[Page images and extracted text]
● ● ● ● ● ● ●

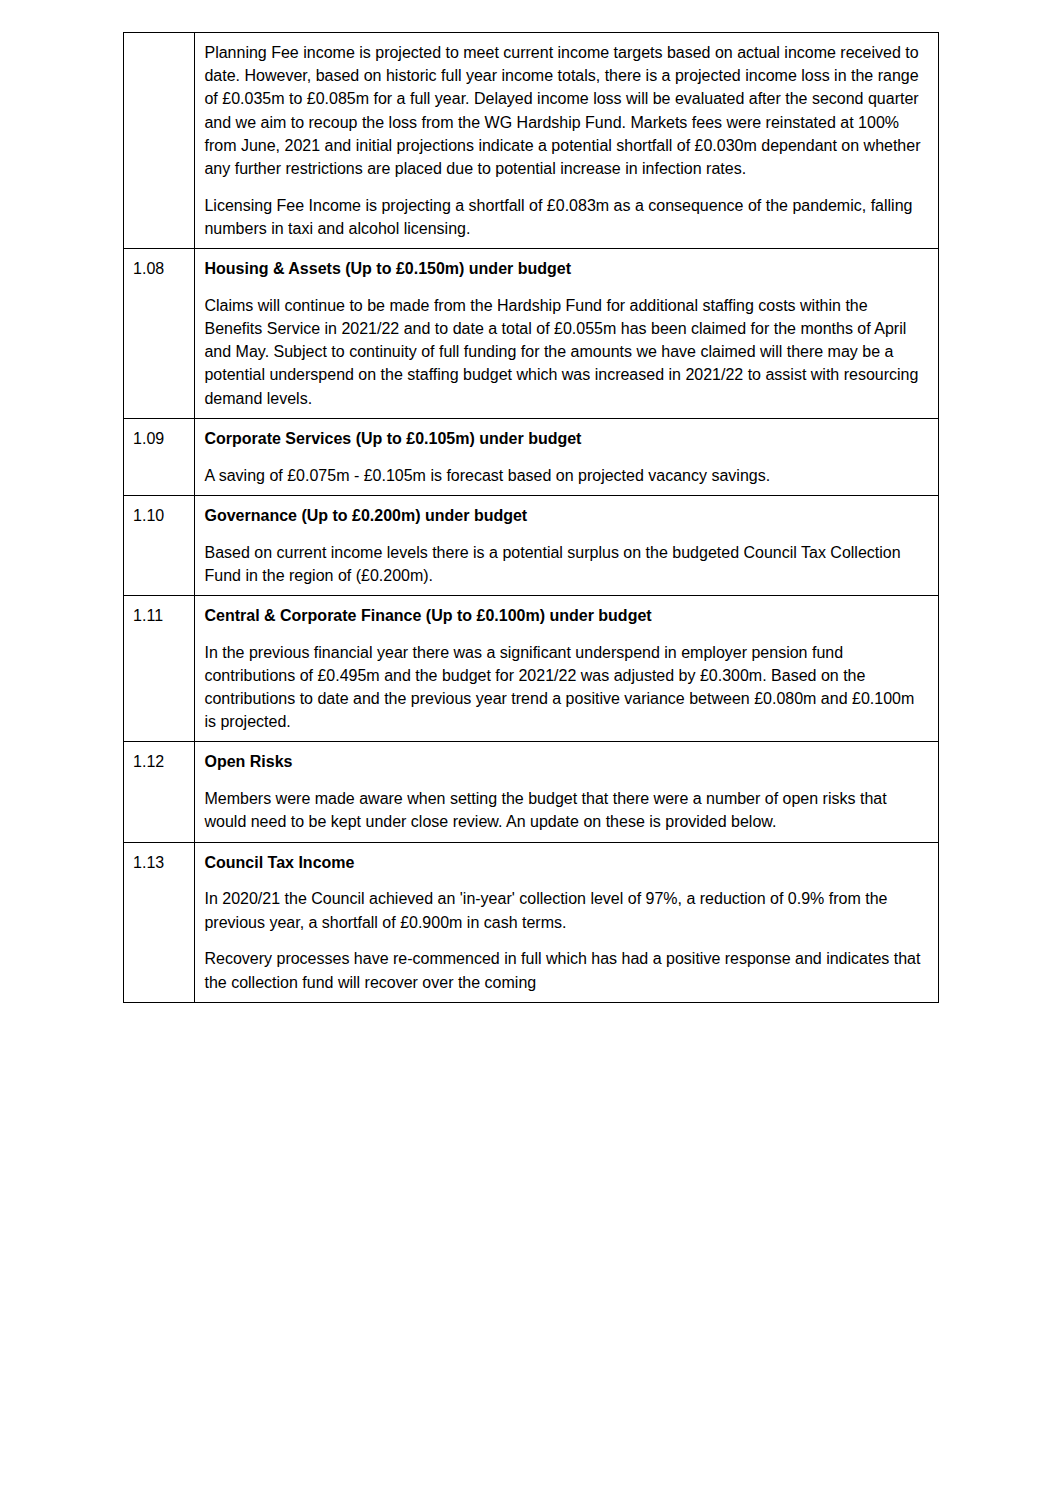| | Planning Fee income is projected to meet current income targets based on actual income received to date. However, based on historic full year income totals, there is a projected income loss in the range of £0.035m to £0.085m for a full year. Delayed income loss will be evaluated after the second quarter and we aim to recoup the loss from the WG Hardship Fund. Markets fees were reinstated at 100% from June, 2021 and initial projections indicate a potential shortfall of £0.030m dependant on whether any further restrictions are placed due to potential increase in infection rates. Licensing Fee Income is projecting a shortfall of £0.083m as a consequence of the pandemic, falling numbers in taxi and alcohol licensing. |
| 1.08 | Housing & Assets (Up to £0.150m) under budget Claims will continue to be made from the Hardship Fund for additional staffing costs within the Benefits Service in 2021/22 and to date a total of £0.055m has been claimed for the months of April and May. Subject to continuity of full funding for the amounts we have claimed will there may be a potential underspend on the staffing budget which was increased in 2021/22 to assist with resourcing demand levels. |
| 1.09 | Corporate Services (Up to £0.105m) under budget A saving of £0.075m - £0.105m is forecast based on projected vacancy savings. |
| 1.10 | Governance (Up to £0.200m) under budget Based on current income levels there is a potential surplus on the budgeted Council Tax Collection Fund in the region of (£0.200m). |
| 1.11 | Central & Corporate Finance (Up to £0.100m) under budget In the previous financial year there was a significant underspend in employer pension fund contributions of £0.495m and the budget for 2021/22 was adjusted by £0.300m. Based on the contributions to date and the previous year trend a positive variance between £0.080m and £0.100m is projected. |
| 1.12 | Open Risks Members were made aware when setting the budget that there were a number of open risks that would need to be kept under close review. An update on these is provided below. |
| 1.13 | Council Tax Income In 2020/21 the Council achieved an 'in-year' collection level of 97%, a reduction of 0.9% from the previous year, a shortfall of £0.900m in cash terms. Recovery processes have re-commenced in full which has had a positive response and indicates that the collection fund will recover over the coming |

● ● ● ● ● ● ●

* Description of the task:
Keep the pictures out and repeat exactly the lines from the beginning of the data through the line that contains "is projected. |", both ends included.

* Exercise output:
| | Planning Fee income is projected to meet current income targets based on actual income received to date. However, based on historic full year income totals, there is a projected income loss in the range of £0.035m to £0.085m for a full year. Delayed income loss will be evaluated after the second quarter and we aim to recoup the loss from the WG Hardship Fund. Markets fees were reinstated at 100% from June, 2021 and initial projections indicate a potential shortfall of £0.030m dependant on whether any further restrictions are placed due to potential increase in infection rates. Licensing Fee Income is projecting a shortfall of £0.083m as a consequence of the pandemic, falling numbers in taxi and alcohol licensing. |
| 1.08 | Housing & Assets (Up to £0.150m) under budget Claims will continue to be made from the Hardship Fund for additional staffing costs within the Benefits Service in 2021/22 and to date a total of £0.055m has been claimed for the months of April and May. Subject to continuity of full funding for the amounts we have claimed will there may be a potential underspend on the staffing budget which was increased in 2021/22 to assist with resourcing demand levels. |
| 1.09 | Corporate Services (Up to £0.105m) under budget A saving of £0.075m - £0.105m is forecast based on projected vacancy savings. |
| 1.10 | Governance (Up to £0.200m) under budget Based on current income levels there is a potential surplus on the budgeted Council Tax Collection Fund in the region of (£0.200m). |
| 1.11 | Central & Corporate Finance (Up to £0.100m) under budget In the previous financial year there was a significant underspend in employer pension fund contributions of £0.495m and the budget for 2021/22 was adjusted by £0.300m. Based on the contributions to date and the previous year trend a positive variance between £0.080m and £0.100m is projected. |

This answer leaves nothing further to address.